ENUNCIADO DO EXERCÍCIO — Reescreva todas as linhas abaixo trocando "deposito" por "magazzino" e mantendo todo o restante inalterado. Omita as imagens na resposta.

◇ ◇ ◇ ◇

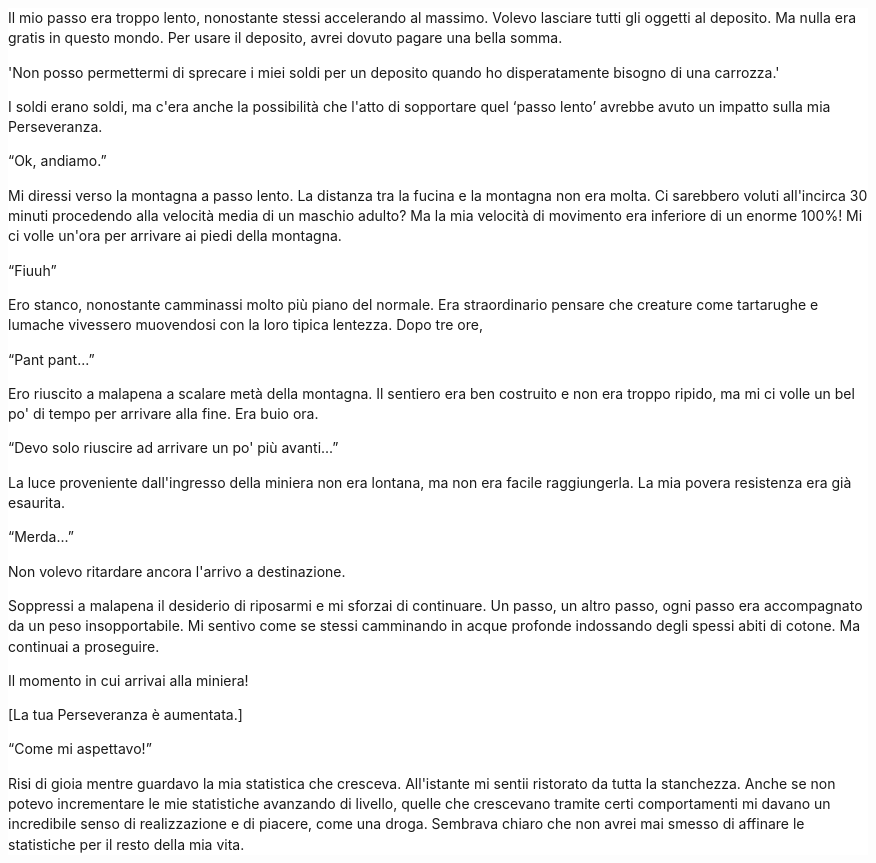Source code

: 
Il mio passo era troppo lento, nonostante stessi accelerando al massimo. Volevo lasciare tutti gli oggetti al deposito. Ma nulla era gratis in questo mondo. Per usare il deposito, avrei dovuto pagare una bella somma.


'Non posso permettermi di sprecare i miei soldi per un deposito quando ho disperatamente bisogno di una carrozza.'


I soldi erano soldi, ma c'era anche la possibilità che l'atto di sopportare quel ‘passo lento’ avrebbe avuto un impatto sulla mia Perseveranza.


“Ok, andiamo.”


Mi diressi verso la montagna a passo lento. La distanza tra la fucina e la montagna non era molta. Ci sarebbero voluti all'incirca 30 minuti procedendo alla velocità media di un maschio adulto? Ma la mia velocità di movimento era inferiore di un enorme 100%! Mi ci volle un'ora per arrivare ai piedi della montagna.


“Fiuuh”


Ero stanco, nonostante camminassi molto più piano del normale. Era straordinario pensare che creature come tartarughe e lumache vivessero muovendosi con la loro tipica lentezza. Dopo tre ore,


“Pant pant...”


Ero riuscito a malapena a scalare metà della montagna. Il sentiero era ben costruito e non era troppo ripido, ma mi ci volle un bel po' di tempo per arrivare alla fine. Era buio ora.


“Devo solo riuscire ad arrivare un po' più avanti...”


La luce proveniente dall'ingresso della miniera non era lontana, ma non era facile raggiungerla. La mia povera resistenza era già esaurita.


“Merda...”


Non volevo ritardare ancora l'arrivo a destinazione.


Soppressi a malapena il desiderio di riposarmi e mi sforzai di continuare. Un passo, un altro passo, ogni passo era accompagnato da un peso insopportabile. Mi sentivo come se stessi camminando in acque profonde indossando degli spessi abiti di cotone. Ma continuai a proseguire.


Il momento in cui arrivai alla miniera!


[La tua Perseveranza è aumentata.]


“Come mi aspettavo!”


Risi di gioia mentre guardavo la mia statistica che cresceva. All'istante mi sentii ristorato da tutta la stanchezza. Anche se non potevo incrementare le mie statistiche avanzando di livello, quelle che crescevano tramite certi comportamenti mi davano un incredibile senso di realizzazione e di piacere, come una droga. Sembrava chiaro che non avrei mai smesso di affinare le statistiche per il resto della mia vita.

◇ ◇ ◇ ◇

RESPOSTA AO EXERCÍCIO —
Source code

: 
Il mio passo era troppo lento, nonostante stessi accelerando al massimo. Volevo lasciare tutti gli oggetti al magazzino. Ma nulla era gratis in questo mondo. Per usare il magazzino, avrei dovuto pagare una bella somma.


'Non posso permettermi di sprecare i miei soldi per un magazzino quando ho disperatamente bisogno di una carrozza.'


I soldi erano soldi, ma c'era anche la possibilità che l'atto di sopportare quel ‘passo lento’ avrebbe avuto un impatto sulla mia Perseveranza.


“Ok, andiamo.”


Mi diressi verso la montagna a passo lento. La distanza tra la fucina e la montagna non era molta. Ci sarebbero voluti all'incirca 30 minuti procedendo alla velocità media di un maschio adulto? Ma la mia velocità di movimento era inferiore di un enorme 100%! Mi ci volle un'ora per arrivare ai piedi della montagna.


“Fiuuh”


Ero stanco, nonostante camminassi molto più piano del normale. Era straordinario pensare che creature come tartarughe e lumache vivessero muovendosi con la loro tipica lentezza. Dopo tre ore,


“Pant pant...”


Ero riuscito a malapena a scalare metà della montagna. Il sentiero era ben costruito e non era troppo ripido, ma mi ci volle un bel po' di tempo per arrivare alla fine. Era buio ora.


“Devo solo riuscire ad arrivare un po' più avanti...”


La luce proveniente dall'ingresso della miniera non era lontana, ma non era facile raggiungerla. La mia povera resistenza era già esaurita.


“Merda...”


Non volevo ritardare ancora l'arrivo a destinazione.


Soppressi a malapena il desiderio di riposarmi e mi sforzai di continuare. Un passo, un altro passo, ogni passo era accompagnato da un peso insopportabile. Mi sentivo come se stessi camminando in acque profonde indossando degli spessi abiti di cotone. Ma continuai a proseguire.


Il momento in cui arrivai alla miniera!


[La tua Perseveranza è aumentata.]


“Come mi aspettavo!”


Risi di gioia mentre guardavo la mia statistica che cresceva. All'istante mi sentii ristorato da tutta la stanchezza. Anche se non potevo incrementare le mie statistiche avanzando di livello, quelle che crescevano tramite certi comportamenti mi davano un incredibile senso di realizzazione e di piacere, come una droga. Sembrava chiaro che non avrei mai smesso di affinare le statistiche per il resto della mia vita.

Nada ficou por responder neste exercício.